By SEBNEM ARSU and SUSANNE FOWLER
Published : January 24, 2007
ISTANBUL, Jan. 23 - More than 50,000 mourners, including senior Turkish and Armenian officials in a rare display of unity, poured into the heart of Istanbul on Tuesday to bid farewell to Hrant Dink, the Turkish-Armenian journalist who was gunned down outside his offices last week, a death that many Turks hoped would be a catalyst for change.
The Armenian patriarch in Istanbul, Archbishop Mesrob Mutafyan, spoke out during Mr. Dink’s funeral against curbs on freedom of expression and encouraged the thaw in relations between Armenia and Turkey that has become evident since the slaying.
“It is unacceptable to judge and imprison someone because of his thoughts, let alone to kill him,” the archbishop said during the hourlong service at the Holy Mother of God Armenian Patriarchal Church. “It is mystical that his funeral turned into an occasion where Armenian and Turkish officials gathered together.”
Diplomatic relations between Turkey and Armenia were frozen and their border closed in 1993 after years of grievances, chiefly over the mass deaths of Armenians at Turkish hands in 1915, during World War I. Many scholars and most Western governments accept that more than a million Armenians died in what they describe as a genocide, but Turkey says that there were deaths on both sides and that they were an unfortunate result of the war. But on Tuesday, in what was widely regarded as an important symbolic step, Turkish and Armenian officials appeared at Mr. Dink’s funeral services.
Top Turkish officials - Deputy Prime Minister Mehmet Ali Sahin ; Interior Minister Abdulkadir Aksu ; the Istanbul governor, Muammer Guler ; and the head of the security forces, Celalettin Cerrah - were seated in the front row. Two generals were also present.
The Armenian deputy foreign minister, Arman Kirakossian, was seated behind the Turkish governmental officials, with Karen Mirzoyan, the permanent Armenian representative to the Organization of the Black Sea Economic Cooperation.

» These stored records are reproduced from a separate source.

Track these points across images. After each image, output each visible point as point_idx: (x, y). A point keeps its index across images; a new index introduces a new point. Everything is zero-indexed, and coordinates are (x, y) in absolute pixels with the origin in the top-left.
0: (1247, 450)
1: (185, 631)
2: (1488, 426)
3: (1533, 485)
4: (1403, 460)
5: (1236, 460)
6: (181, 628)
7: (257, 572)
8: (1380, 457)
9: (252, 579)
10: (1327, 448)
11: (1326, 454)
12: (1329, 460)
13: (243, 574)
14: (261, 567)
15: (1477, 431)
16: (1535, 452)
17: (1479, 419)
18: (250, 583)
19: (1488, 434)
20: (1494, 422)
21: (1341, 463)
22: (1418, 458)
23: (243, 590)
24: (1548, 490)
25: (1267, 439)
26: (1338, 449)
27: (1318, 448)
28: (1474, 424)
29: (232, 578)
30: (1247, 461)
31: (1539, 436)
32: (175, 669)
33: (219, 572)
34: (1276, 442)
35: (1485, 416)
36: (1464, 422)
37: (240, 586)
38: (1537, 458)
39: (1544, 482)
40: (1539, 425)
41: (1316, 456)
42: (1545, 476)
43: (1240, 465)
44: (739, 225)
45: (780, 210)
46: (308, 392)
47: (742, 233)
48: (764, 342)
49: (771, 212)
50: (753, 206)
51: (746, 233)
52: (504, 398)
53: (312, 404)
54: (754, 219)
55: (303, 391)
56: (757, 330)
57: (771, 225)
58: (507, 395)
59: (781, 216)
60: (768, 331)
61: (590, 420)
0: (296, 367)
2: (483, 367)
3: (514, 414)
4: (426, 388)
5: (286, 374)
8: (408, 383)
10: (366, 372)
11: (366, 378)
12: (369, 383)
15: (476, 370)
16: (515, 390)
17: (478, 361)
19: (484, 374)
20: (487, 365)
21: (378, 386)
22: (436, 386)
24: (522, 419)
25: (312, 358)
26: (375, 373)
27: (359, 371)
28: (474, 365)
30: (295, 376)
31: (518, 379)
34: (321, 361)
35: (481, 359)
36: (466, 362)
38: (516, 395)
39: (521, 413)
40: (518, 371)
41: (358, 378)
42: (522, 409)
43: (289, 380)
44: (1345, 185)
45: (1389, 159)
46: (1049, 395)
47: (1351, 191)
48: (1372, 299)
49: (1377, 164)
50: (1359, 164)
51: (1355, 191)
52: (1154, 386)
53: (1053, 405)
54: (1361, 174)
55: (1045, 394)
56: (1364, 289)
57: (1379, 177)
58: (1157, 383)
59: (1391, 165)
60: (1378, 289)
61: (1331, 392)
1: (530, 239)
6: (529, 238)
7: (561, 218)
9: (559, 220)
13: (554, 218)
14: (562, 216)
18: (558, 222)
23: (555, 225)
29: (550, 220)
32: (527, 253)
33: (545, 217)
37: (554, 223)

Religious leaders included the archbishop of the Armenian Church of America, Khajag Barsamian. Impressed by the strength of the public reaction to Mr. Dink’s death, Archbishop Barsamian said in an interview that “his soul will be in peace when he sees that his assassination created some positive steps between two countries.”
Saban Disli, foreign relations officer of Turkey’s governing Justice and Development Party, agreed that public revulsion with the killing could improve relations.
“With the help of a supportive public opinion, the best approach to resolve conflicts between the two countries is to assess issues altogether, rather than considering them one by one in a deadlock,” Mr. Disli said. “The only obstacle that can hinder our good will to open the borders and re-establish dialogue with Armenia would be the destructive lobbying of the Armenian diaspora against Turkey.”
Earlier, with hundreds of police officers in riot gear and with traffic barred on the main thoroughfares, normally chaotic sections of Istanbul were subdued as ethereal Armenian music played from loudspeakers along Republic Avenue ; Turks of various ethnicities stood shoulder to shoulder, many in tears.
Many mourners waved circular placards reading “We are all Hrant Dink” in Turkish on one side and in Armenian on the other.
Still other signs read “Murderer 301,” a reference to the law under which scores of writers and intellectuals, including Mr. Dink and the Nobel Prize winner Orhan Pamuk, have been prosecuted in lawsuits filed by nationalists.
Mr. Pamuk was provided personal security by the police on Tuesday, the CNN Turk Web site reported. Mr. Pamuk was escorted by policemen in plainclothes as he left for a book fair in Egypt.
Mr. Pamuk has refused offers of personal security from authorities in the past, the Web site said.
Article 301, which criminalizes the act of insulting “Turkishness,” remains a roadblock to Turkish entry into the European Union, which is urging Turkey to amend it.
Prime Minister Recep Tayyip Erdogan has shown some willingness to have the law reworded, asking nongovernmental civic organizations late last year to come up with a draft to submit to Parliament. No single version has been agreed upon, but the killing of Mr. Dink seems certain to spur the debate.
During the march, an elderly woman of Armenian descent, crying on the street, said it was “important to remember that Turkey became a republic with our blood, too.” She asked not to be identified, saying she feared someone might shoot her, too.
The police said that Ogun Samast, 17, had confessed to shooting Mr. Dink and that he said he had been given the weapon by Yasin Hayal, a nationalist convicted in the bombing of a McDonald’s restaurant in 2004.
Mr. Hayal has been detained in connection with the Dink case. Both men are from Trabzon, on the Black Sea in far eastern Turkey, a city known as a nationalist stronghold.
One of the mourners, Nazli Ilicak, a journalist, said that while Muslim Turks felt a strong sense of shame at the killing of Mr. Dink, the government “will find it hard to turn this dynamism into a real step for peace with Armenia before the elections this year, especially in the shadow of increasing nationalism.”